[Stored entries]
»»

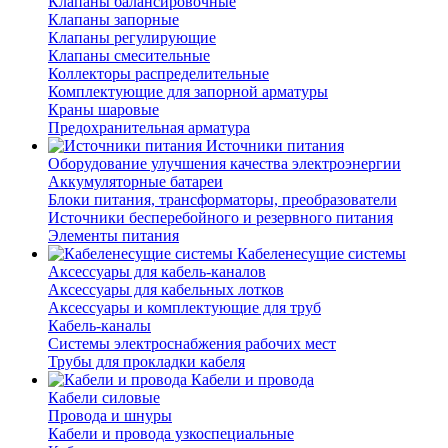
Клапаны балансировочные
Клапаны запорные
Клапаны регулирующие
Клапаны смесительные
Коллекторы распределительные
Комплектующие для запорной арматуры
Краны шаровые
Предохранительная арматура
Источники питания
Оборудование улучшения качества электроэнергии
Аккумуляторные батареи
Блоки питания, трансформаторы, преобразователи
Источники бесперебойного и резервного питания
Элементы питания
Кабеленесущие системы
Аксессуары для кабель-каналов
Аксессуары для кабельных лотков
Аксессуары и комплектующие для труб
Кабель-каналы
Системы электроснабжения рабочих мест
Трубы для прокладки кабеля
Кабели и провода
Кабели силовые
Провода и шнуры
Кабели и провода узкоспециальные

««

Exercise prompt:
Repeat the lines from the start of the records through the line containing "Кабеленесущие системы", including that line. Leave the pictures out of your answer.

Written solution:
Клапаны балансировочные
Клапаны запорные
Клапаны регулирующие
Клапаны смесительные
Коллекторы распределительные
Комплектующие для запорной арматуры
Краны шаровые
Предохранительная арматура
Источники питания
Оборудование улучшения качества электроэнергии
Аккумуляторные батареи
Блоки питания, трансформаторы, преобразователи
Источники бесперебойного и резервного питания
Элементы питания
Кабеленесущие системы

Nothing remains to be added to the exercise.